» Compiti da svolgere:
#1 Cita dal brano sulla sostenibilità e le malattie rare il passo che inizia con "Nel suo ruolo" e termina con "sta cambiando qualcosa?".
#2 Rispondi a queste domande sul brano sulla sostenibilità e le malattie rare:
(a) Quante persone nel mondo sono colpite dalle malattie rare?
(b) In che anno è nata la Global business unit rare diseases?
(c) Quante delle approvazioni a livello globale sono arrivate nel 2023?

» Brano da esaminare:
====

Questo aspetto è legato al significato che attribuiamo al concetto di sostenibilità e che va al di là dell’impegno per la tutela dell’ambiente ed è strettamente legato alla dimensione sociale di un’azienda farmaceutica, che ha impatto sulla salute delle persone: in questo senso, abbiamo abbracciato il concetto di valore condiviso, che implica che l’azienda si impegna a risolvere un bisogno sociale, unendo il proprio successo al progresso della società. Le malattie rare rappresentano per definizione un’esigenza sociale non soddisfatta. Sono almeno 10.000 le malattie rare, che colpiscono 400 milioni di persone in tutto il mondo, ma solo il 5% di queste ha effettivamente una terapia approvata o sperimentale. Questo fa capire la dimensione del bisogno sociale oltre che diagnostico e farmacologico. I pazienti hanno bisogno di supporto lungo tutto il percorso di diagnosi e trattamento. La nostra Global business unit rare diseases è nata nel 2020 e in questi quattro anni siamo riusciti, anche attraverso la costituzione di collaborazioni e partnership a livello internazionale, a servire i pazienti con 10 opzioni terapeutiche disponibili in 70 Paesi per il trattamento di 12 patologie rare. Abbiamo ottenuto 30 approvazioni a livello globale, di cui 4 soltanto nel 2023: numeri che ben descrivono la rapidità dell’evoluzione di Chiesi in questo ambito.
Nel suo ruolo di Head of shared value and sustainability, come vede il rapporto fra industria farmaceutica e tutela dell’ambiente, in generale: semplice compliance alla normativa o sta cambiando qualcosa?

====

Voci di dati salvate
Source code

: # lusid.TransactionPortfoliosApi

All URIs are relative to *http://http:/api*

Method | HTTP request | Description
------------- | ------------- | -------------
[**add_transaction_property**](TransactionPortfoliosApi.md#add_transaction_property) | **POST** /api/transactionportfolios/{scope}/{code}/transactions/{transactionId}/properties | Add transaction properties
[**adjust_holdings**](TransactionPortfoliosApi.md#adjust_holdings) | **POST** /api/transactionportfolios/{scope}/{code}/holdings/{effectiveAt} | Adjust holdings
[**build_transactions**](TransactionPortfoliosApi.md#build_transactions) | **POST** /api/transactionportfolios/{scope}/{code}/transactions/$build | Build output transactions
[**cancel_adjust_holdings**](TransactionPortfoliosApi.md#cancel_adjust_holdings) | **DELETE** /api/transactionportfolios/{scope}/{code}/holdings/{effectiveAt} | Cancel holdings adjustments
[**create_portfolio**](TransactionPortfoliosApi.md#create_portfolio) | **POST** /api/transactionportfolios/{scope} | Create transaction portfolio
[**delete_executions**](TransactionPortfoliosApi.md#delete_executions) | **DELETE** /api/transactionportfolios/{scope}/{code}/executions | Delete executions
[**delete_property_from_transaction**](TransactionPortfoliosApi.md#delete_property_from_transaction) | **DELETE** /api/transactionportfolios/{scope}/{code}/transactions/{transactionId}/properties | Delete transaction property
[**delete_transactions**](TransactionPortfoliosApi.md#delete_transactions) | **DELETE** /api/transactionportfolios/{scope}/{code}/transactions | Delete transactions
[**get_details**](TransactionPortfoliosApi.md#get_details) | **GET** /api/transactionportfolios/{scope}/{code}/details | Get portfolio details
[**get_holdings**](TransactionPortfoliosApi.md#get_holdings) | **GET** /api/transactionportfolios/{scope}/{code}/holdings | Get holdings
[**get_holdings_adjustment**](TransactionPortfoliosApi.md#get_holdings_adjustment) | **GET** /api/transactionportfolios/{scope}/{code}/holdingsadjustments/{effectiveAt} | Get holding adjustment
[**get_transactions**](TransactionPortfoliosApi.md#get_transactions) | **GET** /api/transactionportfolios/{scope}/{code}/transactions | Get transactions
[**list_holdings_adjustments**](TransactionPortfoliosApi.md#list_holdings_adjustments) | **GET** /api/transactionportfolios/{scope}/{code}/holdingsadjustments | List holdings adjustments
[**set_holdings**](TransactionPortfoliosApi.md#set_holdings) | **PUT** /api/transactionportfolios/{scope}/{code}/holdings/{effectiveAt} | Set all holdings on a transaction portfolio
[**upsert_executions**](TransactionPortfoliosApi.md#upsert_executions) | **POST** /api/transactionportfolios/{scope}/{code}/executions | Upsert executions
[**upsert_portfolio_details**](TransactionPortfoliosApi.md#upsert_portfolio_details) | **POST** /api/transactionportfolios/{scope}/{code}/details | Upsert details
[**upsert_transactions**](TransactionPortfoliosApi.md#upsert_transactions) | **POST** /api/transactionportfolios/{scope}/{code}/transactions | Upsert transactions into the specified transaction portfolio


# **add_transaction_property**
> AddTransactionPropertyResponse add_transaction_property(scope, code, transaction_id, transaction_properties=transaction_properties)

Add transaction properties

====

» Risultati:
#1
Nel suo ruolo di Head of shared value and sustainability, come vede il rapporto fra industria farmaceutica e tutela dell’ambiente, in generale: semplice compliance alla normativa o sta cambiando qualcosa?

#2
(a) 400 milioni di persone.
(b) Nel 2020.
(c) 4.